If there was a lesson learned throughout this entire experience, it is that you never know how things will end up in life. One moment you get on a plane to travel to a place the entire world labels as virus-ridden and dangerous. Several months later, that same place is the envy of the world. The whole situation is completely out of my control, as I can’t influence government policy nor whip up a vaccine in my studio apartment. If I would have opted to stay in Kenya a few more weeks, then I probably would have had to confront the virus in Nairobi. Perhaps the number of infected people living in Kenya simply weren’t able to be traced and documented. Where would I be better off?

Despite all the chaos, I am free to do all the activities that made me fall in love with South Korea. I can go to the local fermented bean paste soup shack for a home-cooked meal. I can take a bus across the country and visit thousand-year-old Buddhist temples while being showered by cherry blossom leaves tumbling in the wind. I can take a bullet train to the sea and listen to the waves rustle and crash on the sandy shore.

Seven months have passed since I returned to the place Bengali poet, author, and songwriter Rabindranath Tagore referred to as the Land of the Morning Calm. I can’t wait for the day to come when I can look back at this moment in a few years and know I did everything possible to combat the spread of the virus. It is so simple. Stay home and wear a mask whenever you leave the house.

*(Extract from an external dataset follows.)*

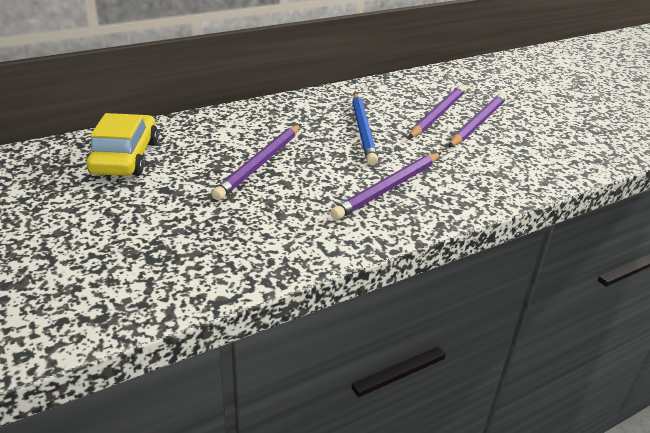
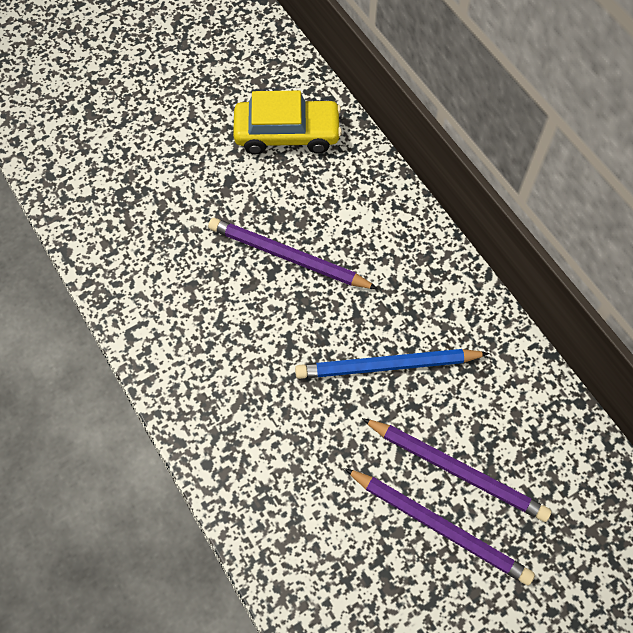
camera: 90 degrees right, 30 degrees up
(388, 188) = (248, 391): purple pencil -> none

Staying at home in my single room apartment while reading, writing, and teaching sends me sailing in a sea of knowledge, creative expression, while making a positive impact on young minds. I am free amid self-imposed quarantine. So many stories need to get onto the page. So many books are out there waiting for me to devour. So many students are waiting for the tools to become stronger versions of themselves. The three activities are all interconnected. The more knowledge and wisdom I am armed with, the better educator and global citizen I will become. I relish this opportunity to come out stronger, wiser, and armed with new skills I pound into myself every second I spend in my box-sized, furniture less home.

True freedom is inside of you and is not determined by which place can eat at and what options you have for entertainment. Being stuck on the idea that you can’t go to the movie theater or eat at your favorite restaurant with your friends is nothing more than mental slavery. Slavery arises from not being able to sit alone with yourself while doing absolutely nothing.

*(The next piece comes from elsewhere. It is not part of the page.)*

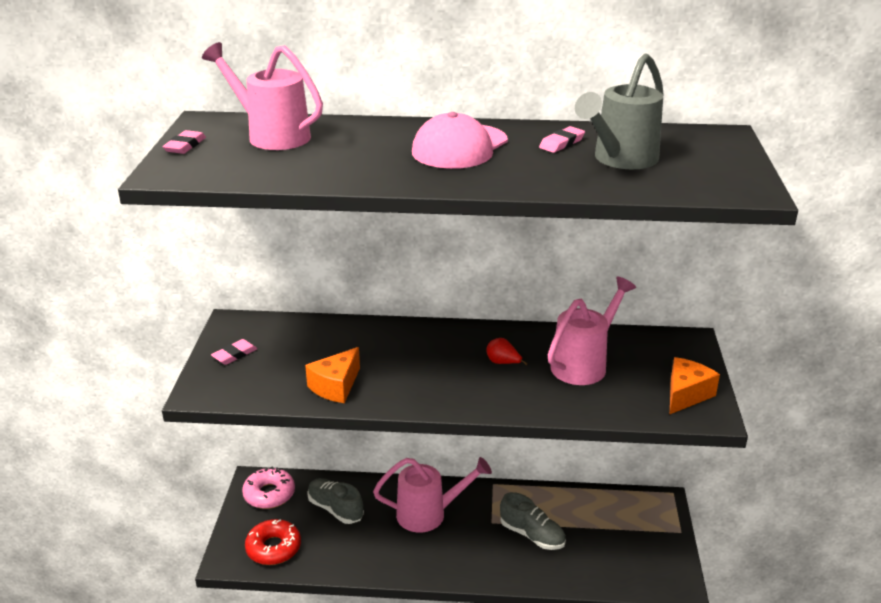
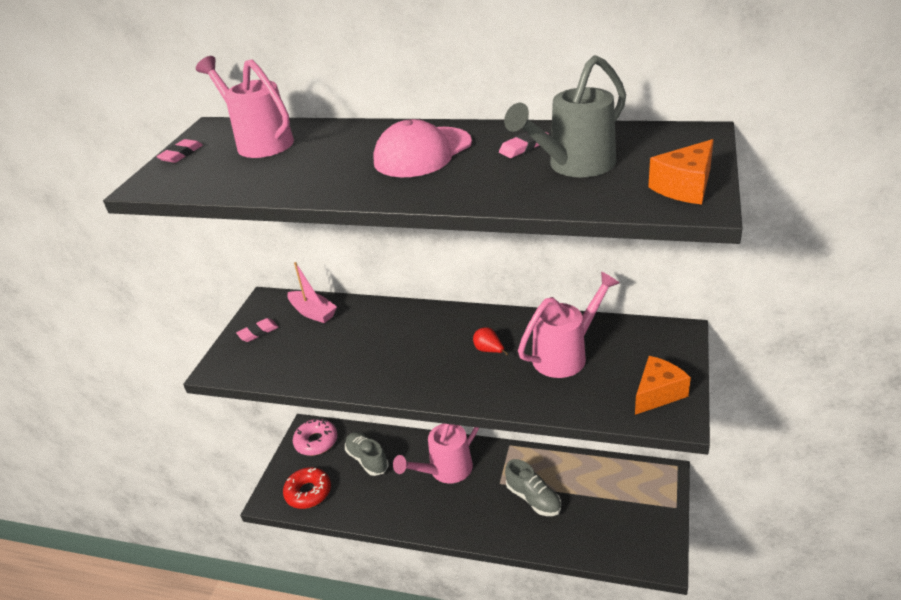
camera: 15 degrees right, 5 degrees up
(293, 333) = (313, 312): none -> pink boat
(336, 386) = (332, 368): orange cheese -> orange cheese (685, 187)
(428, 514) = (445, 470): pink watering can -> pink watering can turned 135 degrees clockwise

In the West, solitary confinement is referred to as a torture mechanism. However, many spiritual teachers across Asia are convinced that being alone for extended periods of time while doing absolutely nothing is the path to true freedom and liberation from suffering. The free person is content despite any situation the world throws at him or her. The free person views solitary confinement as an opportunity to become more enlightened and cultivate a higher level of self-awareness while freeing herself or himself from the self-imposed shackles of the mind. Use this time to elevate your inner sense of freedom to levels that transcend everything that you thought was previously true.

Freedom, love, silence, truth, enlightenment, the ultimate flowering of your being – all are available to you. The hindrances just have to be removed.